In no way ever should you disable exit lights...

At my college we were allowed to have less obnoxious green exit lights in the theatre instead of the usual red ones. Check out your local laws and see if you can get your red lights replaced with green ones.


----------



## Sayen (Oct 12, 2008)

Never never never ever disable or obscure emergency lights.

Sony beat me to it, but I was also going to suggest checking with the local authorities to see if you can install a different exit sign/different configuration. Just because the contractor threw in what was cheap and easy during construction doesn't mean you're stuck with it. Just make sure that any change you make is both legal and safe.

As for aisle lights, I'd be inclined to just leave them on. Although I second Grog's almost statement, about those who won't stay seated getting what they deserve.

I'm not familiar with that show, but I do know that an audience will typically believe whatever you want them to believe - and lights out means blackout. There are other ways to fake a total black out if you need to obscure the stage. Maybe you can drop a scrim at the same time as the blackout? Something shiny in the corner to distract the audience's eyes?


----------



## Goph704 (Oct 12, 2008)

I wonder what type of theater your working in, simply because I think the rules become more liquid depending on the number of seats your theater has. the major thing to be aware of is that your dealing with an issue of Liability and if your a freelancer, then that issue will trickle its way down no matter what. If you stand up for yourself, and keep aisle lights in then most likely you will receive a grumble or two or people will turn their nose up. If you don't then you will have to live with the possible stigma of being an "Unsafe designer" and that will screw over your career, I'm certain by this point you've probably already made your call one way or the other, but I'm sure that it will be the right thing. 
Two weeks ago I spent four hours rewriting and entire 100 plus cue show making sure to put the aisle lights in. It was worth it. An old lady stumbled the night after opening, but chose not to sue, thank god.


----------



## rochem (Oct 12, 2008)

Out of curiosity, does anyone know anything about the laws regarding aisle lights? Obviously it will differ by area, but does anyone know anything about their area? I worked a show this summer for a community theatre. We rented out a local high school theatre which seated 1,245 people and the place had no aisle lights of any kind. That kind of leads me to wonder whether the requirement is by number of seats, or by professional/nonprofessional company, or whatever else. A theatre seating 1,245 is pretty big, so I somehow doubt that the capacity is the primary factor.


----------



## Sony (Oct 12, 2008)

rochem said:


> Out of curiosity, does anyone know anything about the laws regarding aisle lights? Obviously it will differ by area, but does anyone know anything about their area? I worked a show this summer for a community theatre. We rented out a local high school theatre which seated 1,245 people and the place had no aisle lights of any kind. That kind of leads me to wonder whether the requirement is by number of seats, or by professional/nonprofessional company, or whatever else. A theatre seating 1,245 is pretty big, so I somehow doubt that the capacity is the primary factor.

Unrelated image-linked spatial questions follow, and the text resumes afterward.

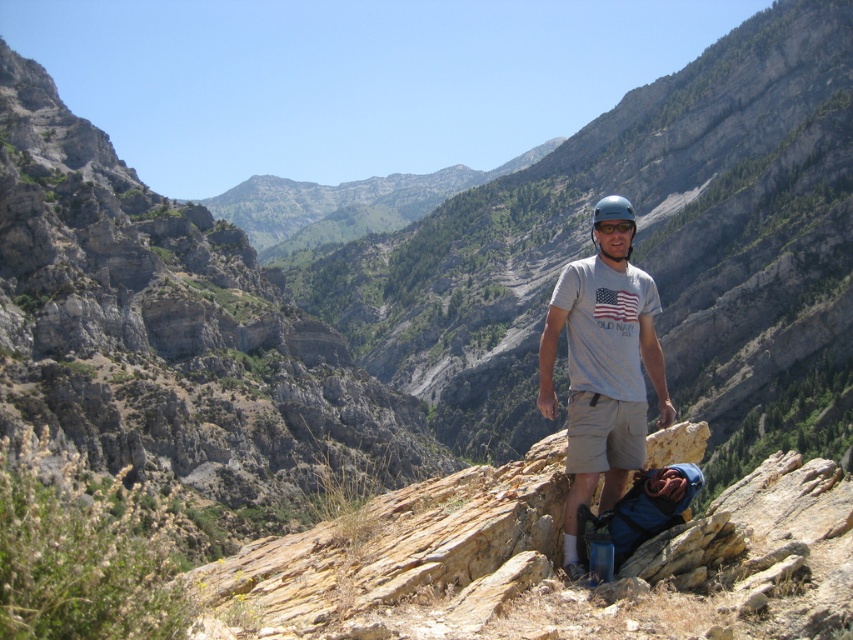
Question: Among these objects, which one is nearest to the camera?

Choices:
 (A) blue matte helmet at center
 (B) gray cotton t-shirt at center

Answer: (B)

Question: Among these points, which one is nearest to the camera?

Choices:
 (A) (543, 401)
 (B) (592, 211)

Answer: (A)

Question: Is gray cotton t-shirt at center further to the viewer compared to blue matte helmet at center?

Choices:
 (A) yes
 (B) no

Answer: (B)

Question: Does gray cotton t-shirt at center appear over blue matte helmet at center?

Choices:
 (A) no
 (B) yes

Answer: (A)

Question: Among these objects, which one is nearest to the camera?

Choices:
 (A) blue matte helmet at center
 (B) gray cotton t-shirt at center

Answer: (B)

Question: From the image, what is the correct spatial relationship of gray cotton t-shirt at center in relation to blue matte helmet at center?

Choices:
 (A) below
 (B) above

Answer: (A)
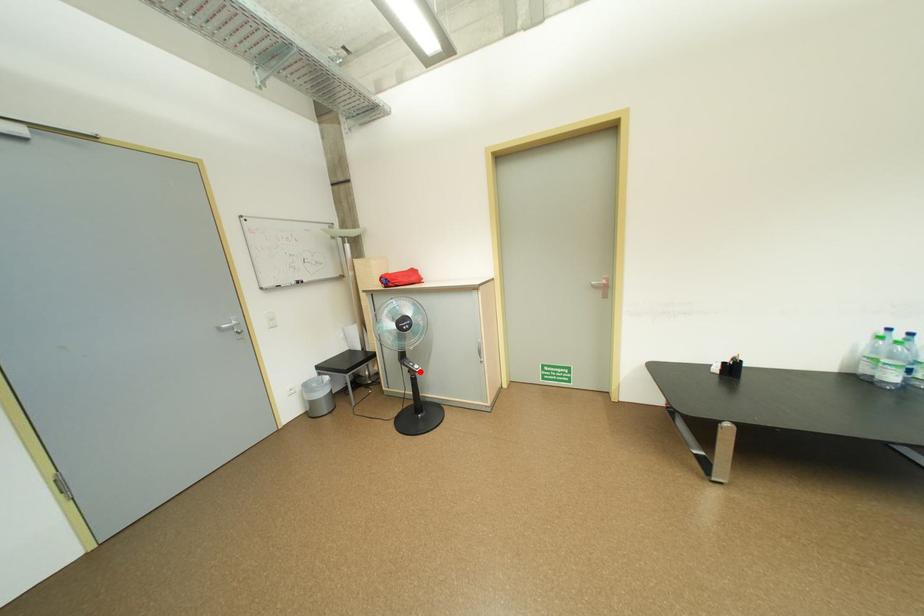
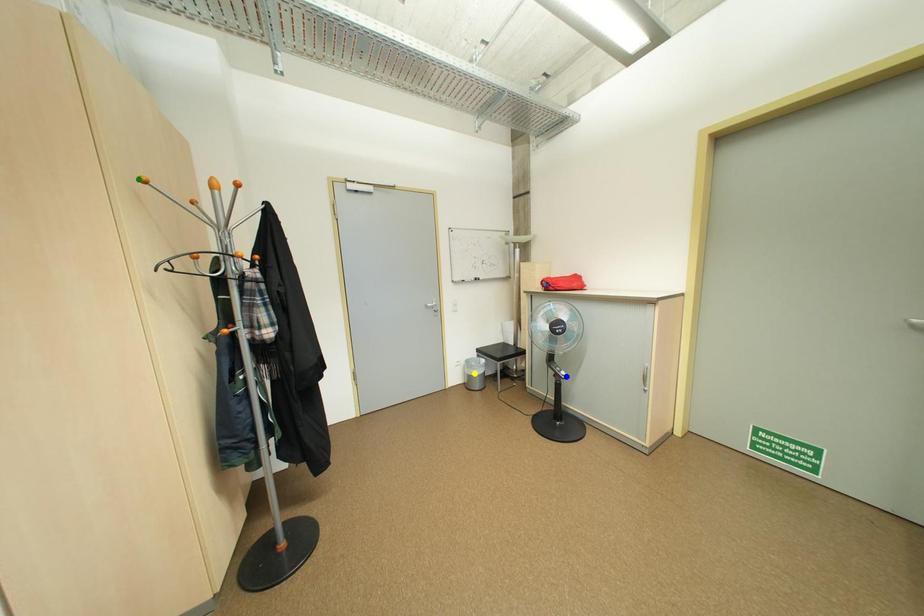
Question: I am providing you with two images of the same scene from different viewpoints. A red point is marked on the first image. You are given multiple points on the second image. Which spot in image 2 lines up with the point in image 1?

Choices:
 (A) yellow point
 (B) green point
 (C) blue point

Answer: (C)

It could have just been that the theatre was old. Older theatres may not have had aisle lights when originally built and only when you renovate a building are you required to bring it up to code.


----------



## sobenson (Oct 15, 2008)

I just did the Chorus Line National Touring Company, and for the initial reveal of the mirrors, they asked and I got permission from the Fire Marshal to turn off the aisle lights for the first black out, lasting no more then 30 seconds. At that same time we had ushers cover the exit signs with placards.


----------



## garyvp (Oct 15, 2008)

After an incident in our community theatre, it was difficult to get information from the Fire Marshall regarding aisle lights. We did have an insurance inspector (for theaters) note that they were required, that our step lights (11 watt) were sufficient, and that they, along with the exit lights, should be on before, during and after each performance; anytime there is an audience.

These lights do not interfere with the performance.


----------



## Chris15 (Oct 16, 2008)

From the Building Code of Australia, NSW addendum:

> NSW H101.20.3 Provision of Aisle Lighting
> 
> Where general lighting is to be either dimmed or extinguished when the public is in attendance and where the floor is stepped or at an inclination greater than 1 in 12, aisle lights must be provided to illuminate the length of each aisle and the tread of each step therein.
> 
> ...


 
Exit lights down here are normally white lettering (though the standard has changed to be simply a pictogram) on a green background. An alternate version is available for theatres etc using green lettering on a black background...


----------



## Ross (Oct 18, 2008)

On my mainstage, our aisle lights are built into the seating and cannot be turned off unless the breakers are tripped. In my modular space, I hang off-inventory ellipsoidals (usually colortran mini 50 degree)focused to the aisles and profiled to 15% intensity. In addition, I have a couple exit signs on c-clamps that I can move to wherever the set and seating allow, which I wire in to the emergency lighting that powers the wall mounted signs (a little wire splicing and an edison plug). I too take safety seriously, yet I do often complain while I'm doing the work.


----------



## VegasLites (Oct 20, 2008)

Just remember local fire and building codes are your friend and even then it can bee seen as a gray area. I have a good knowledge of both in Clark County Nevada and the rule is generally held at illumination is required between 2 and 5 foot candles 1 foot off the ground in any aisle of egress. 
I say gray area because the codes are created for other purposes besides theater. You should never black out an egress, even if you have someone stationed there. We use the rule to say 2 foot candles during the shows, and 5 on entry and exit. 2 is hardly anything to the eye, and in proscenium houses this will not read onstage. When you do a show in the round that is another story all together.

This in no way means your fire and building codes are the same. Get a copy and read them. Yes they are boring but they are also informative. 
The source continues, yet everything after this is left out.